_EXERCISE TASKS_:
• a. List every person named in the convention report below.
• b. In the convention report below, who led the chant of "lock her up" on opening night?
• c. Carry the convention report below forward from its final sentence.

### TEXT BLOCK

On Wednesday, Bikers For Trump marched into the square. “We heard there was going to be some flag burning here today, and that’s only going to happen if I’m lying dead beside it,” spokesman Chris Cox said. Although Ohio’s 'open carry' law permits guns in public places, the only weapon he carried was a fire extinguisher. When a gaggle of protesters from the Revolutionary Communist Party showed up, the chief arsonist merely succeeded in setting fire to his shirt before being dragged away.

In making his case to lead a “law and order” administration, Trump relied heavily on the recent murders of police officers in Dallas and Baton Rouge. The response on the streets was a truce. Black Lives Matter’s Cleveland chapter steered clear of the convention. The city’s notoriously violent police force has been under federal supervision for the last two years, but this week at least, the officers on view, at least, were friendly and restrained, and received more words of support than heckles.

“The attacks on our police, and the terrorism in our cities, threaten our very way of life,” Trump claimed, citing a recent rise in homicides in urban areas and ignoring how much safer the country’s cities have become since Richard Nixon pioneered a presidential campaign based on similar scare tactics in 1968. Trump accused his opponent, Hillary Clinton, of proposing “mass amnesty, mass immigration, and mass lawlessness.”

To judge by the convention, hatred of Clinton (and Obama) is the only thing that truly unites Republicans. On opening night, Lieutenant-General Michael Flynn led a chant of “lock her up,” arguing that she should be sent to prison for storing classified emails on her personal server during her time as Secretary of State.

######
### DATASET EXTRACT

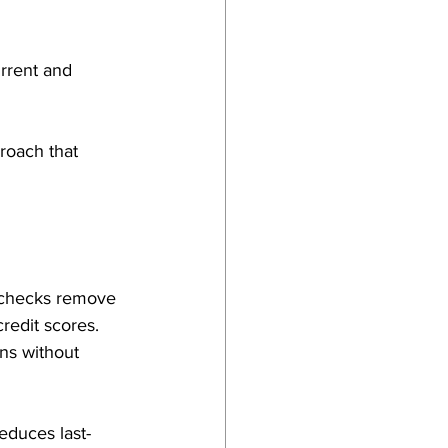
rrent and 
roach that 
t checks remove 
credit scores. 
ns without 
educes last-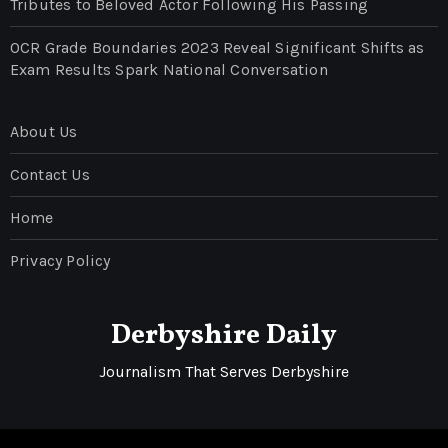
Tributes to Beloved Actor Following His Passing
OCR Grade Boundaries 2023 Reveal Significant Shifts as
Exam Results Spark National Conversation
About Us
Contact Us
Home
Privacy Policy
Derbyshire Daily
Journalism That Serves Derbyshire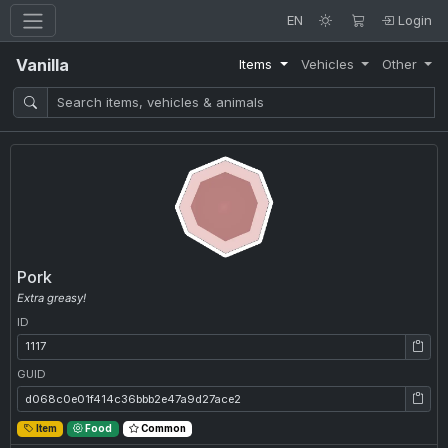
EN
Login
Vanilla
Items
Vehicles
Other
Pork
Extra greasy!
ID
ID: 1117
GUID
GUID: d068c0e01f414c36bbb2e47a9d27ace2
Item
Food
Common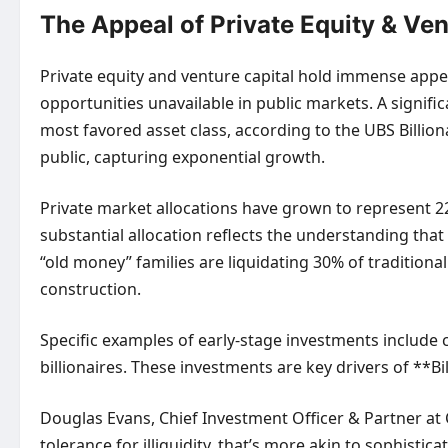
The Appeal of Private Equity & Ven
Private equity and venture capital hold immense appeal
opportunities unavailable in public markets. A signific
most favored asset class, according to the UBS Billion
public, capturing exponential growth.
Private market allocations have grown to represent 22%
substantial allocation reflects the understanding that
“old money” families are liquidating 30% of traditional
construction.
Specific examples of early-stage investments include c
billionaires. These investments are key drivers of **
Douglas Evans, Chief Investment Officer & Partner at C
tolerance for illiquidity, that’s more akin to sophisti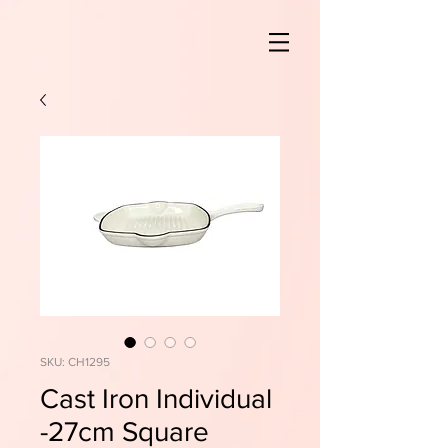
SKU: CH1295
Cast Iron Individual
-27cm Square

######

_OUTPUTS IN ORDER_:
• a. Chris Cox, Trump, Richard Nixon, Hillary Clinton, Obama, Michael Flynn

• b. Lieutenant-General Michael Flynn led the chant.

• c.
This became the convention’s unofficial refrain, often starting up spontaneously at the mention of Clinton’s name. Patricia Smith, whose son died in the terrorist attack on the US diplomatic compound in Benghazi, told the audience: “I blame Hillary Clinton personally for the death of my son,” adding “Hillary for prison. She deserves to be in stripes.”

On Tuesday, New Jersey Chris Governor Chris Christie staged a mock prosecution. “Let’s do something fun tonight,” he said, before presenting a list of Clinton’s supposed crimes. As he accused her of coddling dictators from Syria to Cuba, selling out American workers for Chinese cash, and being an “apologist for an al-Qaeda affiliate” in Nigeria, the crowd roared “guilty!” to each charge.

Former presidential candidate Ben Carson suggested that Clinton’s undergraduate dissertation about left wing activist Saul Alinsky shows that she is in league with Satan. Trump surrogate Al Baldasaro, a Republican state representative from New Hampshire, said she “should be put in the firing line and shot for treason.”

Stalls along Euclid Avenue sold t-shirts reading read Trump That Bitch!, Life’s A Bitch, Don’t Vote For One, and KFC Hillary special: Two Fat Thighs, Two Small Breasts, Left Wing. Casual misogyny passes without comment in the Republican mainstream. Others showed Trump as Iron Man, Captain America and Muhammad Ali, with Clinton in the role of Sonny Liston prone on the canvas.

Political conventions have two main goals: display party unity and make the nominee appear presidential. Trump’s failed on both counts. Worse, for a candidate who promises to surround himself with the best people and strike the sweetest deals, it brought to mind past missteps. Were Trump’s bankrupt Atlantic City casinos managed this badly?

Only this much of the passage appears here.